Study material section start
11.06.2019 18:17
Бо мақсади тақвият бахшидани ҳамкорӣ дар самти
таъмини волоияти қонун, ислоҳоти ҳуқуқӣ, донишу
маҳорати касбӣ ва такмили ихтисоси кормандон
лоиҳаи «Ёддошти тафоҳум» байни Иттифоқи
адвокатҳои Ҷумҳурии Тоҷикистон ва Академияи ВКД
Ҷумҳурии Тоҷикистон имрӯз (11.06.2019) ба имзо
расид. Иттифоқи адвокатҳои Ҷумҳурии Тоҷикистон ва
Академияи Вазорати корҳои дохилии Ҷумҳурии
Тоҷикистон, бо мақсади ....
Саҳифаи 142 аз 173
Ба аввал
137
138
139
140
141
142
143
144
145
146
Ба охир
Study material section end
• **Required action**:
Will you copy out all the rows above, character for character?

• **Response to the task**:
11.06.2019 18:17
Бо мақсади тақвият бахшидани ҳамкорӣ дар самти
таъмини волоияти қонун, ислоҳоти ҳуқуқӣ, донишу
маҳорати касбӣ ва такмили ихтисоси кормандон
лоиҳаи «Ёддошти тафоҳум» байни Иттифоқи
адвокатҳои Ҷумҳурии Тоҷикистон ва Академияи ВКД
Ҷумҳурии Тоҷикистон имрӯз (11.06.2019) ба имзо
расид. Иттифоқи адвокатҳои Ҷумҳурии Тоҷикистон ва
Академияи Вазорати корҳои дохилии Ҷумҳурии
Тоҷикистон, бо мақсади ....
Саҳифаи 142 аз 173
Ба аввал
137
138
139
140
141
142
143
144
145
146
Ба охир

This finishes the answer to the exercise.